EXERCISES
**a.** Using the passage on retinoic acid (RA) metabolism below, decide whether each statement agrees with it. Answer yes or no for each, and quote the words from the passage that decide it. (i) 4-oxo-RA binds cellular retinoic acid binding protein (CRABP) with a higher affinity than all-trans RA. (ii) Cytochrome P450 inhibitors that block RA metabolism lead to increased tissue levels of RA. (iii) A great deal is known about the enzymes involved in the catabolism of RA.
**b.** In the passage on retinoic acid metabolism below, which two genes does 4-oxo-RA regulate more potently than all-trans RA in Xenopus?

EXCERPTED TEXT
_ _ _

RA metabolism may also account for the lack of response of certain tumors to RA treatment. For example, recent studies have shown that cytochrome P450 inhibitors that block RA metabolism, resulting in increased tissue levels of RA, may be useful therapeutic agents in the treatment of prostate cancer [Wouters, 1992; De Coster, 1996]. Thus RA metabolizing cytochrome P450s may be useful targets for the treatment of a number of different types of cancer.
The classical view of vitamin A metabolism holds that all trans-RA, the most active metabolite is derived from conversion of retinol to retinaldehyde to RA through two oxidation steps and that RA is further metabolized to the polar derivatives 4-OH RA and 4-oxo RA [Blaner, 1994; Napoli, 1995; Formelli, 1996; Napoli, 1996]. It is unknown whether the 4-oxo- and 4-OH- metabolites are simply intermediates in the RA catabolic pathway or whether they can also have specific activities which differ from those of all-trans RA and 9-cis RA. Pijnappel et al. [Pijnappel, 1993] have shown that, in Xenopus, 4-oxo-RA can efficiently modulate positional specification in early embryos and exhibits a more potent ability to regulate Hoxb9 and Hoxb-4 gene expression than all-trans RA. 4-oxo-RA has been found to bind to retinoic acid receptor-&bgr; (RAR-&bgr;) with affinity comparable to all-trans RA [Pijnappel, 1993] but poorly to RAR-&ggr; [Reddy, 1992], suggesting that this metabolite exhibits some receptor selectivity. 4-oxo-RA also binds to cellular retinoic acid binding protein (CRABP) but with an affinity slightly lower than that of all-trans RA [Fiorella, 1993]. Takatsuka et al. [Takatsuka, 1996] have shown that growth inhibitory effects of RA correlate with RA metabolic activity but it is unknown whether there is a causal relationship between production of RA metabolites and growth inhibition. The asymmetric distribution of these metabolites in developing embryos suggests that they may be preferentially sequestered or generated by tissue specific isomerases [Creech Kraft, 1994]. The normal balance of these metabolites is dependent upon rate of formation from metabolic precursors, retinol and retinaldehyde [Leo, 1989], and rate of catabolism. Little is presently known about the enzymes involved in this metabolic scheme, in particular the catabolism of RA.

_ _ _

ENTRIES SHOWN
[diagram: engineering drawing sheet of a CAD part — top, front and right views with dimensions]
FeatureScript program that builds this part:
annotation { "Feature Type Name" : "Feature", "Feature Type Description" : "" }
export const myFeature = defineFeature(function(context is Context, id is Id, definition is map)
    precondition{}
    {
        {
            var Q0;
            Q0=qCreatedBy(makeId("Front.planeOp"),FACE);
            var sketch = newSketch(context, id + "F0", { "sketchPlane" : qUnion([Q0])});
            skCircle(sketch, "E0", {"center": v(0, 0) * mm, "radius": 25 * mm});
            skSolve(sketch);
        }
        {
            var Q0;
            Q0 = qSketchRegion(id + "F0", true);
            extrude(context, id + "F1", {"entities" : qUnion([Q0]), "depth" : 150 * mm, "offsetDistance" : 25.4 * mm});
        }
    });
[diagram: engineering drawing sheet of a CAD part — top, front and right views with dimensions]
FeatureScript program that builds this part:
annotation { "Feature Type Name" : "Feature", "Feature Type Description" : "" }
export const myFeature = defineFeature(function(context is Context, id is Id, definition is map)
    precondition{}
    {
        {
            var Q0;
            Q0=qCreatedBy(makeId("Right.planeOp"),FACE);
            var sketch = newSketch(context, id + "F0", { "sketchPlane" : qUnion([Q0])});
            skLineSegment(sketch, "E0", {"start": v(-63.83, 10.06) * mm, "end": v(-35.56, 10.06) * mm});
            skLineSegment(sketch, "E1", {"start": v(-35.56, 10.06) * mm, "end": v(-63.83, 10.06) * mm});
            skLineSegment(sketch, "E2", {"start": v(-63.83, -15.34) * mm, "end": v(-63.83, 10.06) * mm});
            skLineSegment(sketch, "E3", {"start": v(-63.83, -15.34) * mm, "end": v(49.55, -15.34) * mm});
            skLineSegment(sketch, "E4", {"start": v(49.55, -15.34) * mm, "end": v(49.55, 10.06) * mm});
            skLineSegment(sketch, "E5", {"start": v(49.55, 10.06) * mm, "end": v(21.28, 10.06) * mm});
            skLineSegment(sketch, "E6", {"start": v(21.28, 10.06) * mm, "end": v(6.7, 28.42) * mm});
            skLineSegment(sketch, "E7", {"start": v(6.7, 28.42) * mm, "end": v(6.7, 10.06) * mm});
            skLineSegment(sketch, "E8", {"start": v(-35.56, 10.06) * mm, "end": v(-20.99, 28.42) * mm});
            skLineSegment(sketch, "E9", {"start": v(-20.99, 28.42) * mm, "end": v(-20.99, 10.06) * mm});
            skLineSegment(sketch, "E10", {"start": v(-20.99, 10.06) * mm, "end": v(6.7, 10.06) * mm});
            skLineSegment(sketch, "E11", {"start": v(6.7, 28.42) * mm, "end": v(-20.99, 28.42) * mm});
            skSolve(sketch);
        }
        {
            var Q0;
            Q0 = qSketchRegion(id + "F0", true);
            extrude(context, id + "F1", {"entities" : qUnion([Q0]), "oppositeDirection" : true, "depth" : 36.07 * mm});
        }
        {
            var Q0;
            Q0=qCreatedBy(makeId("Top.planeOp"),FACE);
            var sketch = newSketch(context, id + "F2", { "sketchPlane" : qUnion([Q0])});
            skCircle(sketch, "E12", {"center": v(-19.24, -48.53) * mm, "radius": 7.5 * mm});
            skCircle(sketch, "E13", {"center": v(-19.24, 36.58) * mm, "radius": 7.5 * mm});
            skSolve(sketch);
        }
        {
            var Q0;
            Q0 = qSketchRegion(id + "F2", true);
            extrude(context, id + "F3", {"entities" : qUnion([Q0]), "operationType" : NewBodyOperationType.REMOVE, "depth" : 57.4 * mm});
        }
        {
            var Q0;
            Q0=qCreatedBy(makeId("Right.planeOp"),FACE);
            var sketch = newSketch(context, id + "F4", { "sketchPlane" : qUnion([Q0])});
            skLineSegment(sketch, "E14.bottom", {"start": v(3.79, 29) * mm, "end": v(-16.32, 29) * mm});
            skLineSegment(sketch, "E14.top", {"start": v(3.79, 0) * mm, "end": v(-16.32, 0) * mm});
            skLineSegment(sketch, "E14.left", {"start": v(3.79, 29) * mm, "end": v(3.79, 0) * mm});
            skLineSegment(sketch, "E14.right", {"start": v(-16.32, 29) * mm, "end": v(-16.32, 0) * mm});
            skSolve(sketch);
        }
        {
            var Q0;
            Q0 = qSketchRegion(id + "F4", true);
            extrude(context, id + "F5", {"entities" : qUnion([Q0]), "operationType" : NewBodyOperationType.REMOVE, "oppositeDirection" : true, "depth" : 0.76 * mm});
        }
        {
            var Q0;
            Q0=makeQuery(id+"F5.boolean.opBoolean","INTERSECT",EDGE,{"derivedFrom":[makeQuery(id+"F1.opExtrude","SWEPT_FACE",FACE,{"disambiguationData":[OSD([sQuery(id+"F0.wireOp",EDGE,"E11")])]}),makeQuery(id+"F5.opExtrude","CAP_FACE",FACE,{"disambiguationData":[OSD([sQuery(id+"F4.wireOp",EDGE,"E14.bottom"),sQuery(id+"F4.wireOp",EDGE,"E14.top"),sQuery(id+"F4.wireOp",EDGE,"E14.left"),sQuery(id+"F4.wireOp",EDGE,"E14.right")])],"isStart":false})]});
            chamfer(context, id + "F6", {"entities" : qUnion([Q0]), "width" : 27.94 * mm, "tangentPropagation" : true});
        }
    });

_ _ _

RESULTS FOR THE EXERCISE
**a.**
(i) No: "4-oxo-RA also binds to cellular retinoic acid binding protein (CRABP) but with an affinity slightly lower than that of all-trans RA"
(ii) Yes: "cytochrome P450 inhibitors that block RA metabolism, resulting in increased tissue levels of RA"
(iii) No: "Little is presently known about the enzymes involved in this metabolic scheme, in particular the catabolism of RA."

**b.** Hoxb9 and Hoxb-4.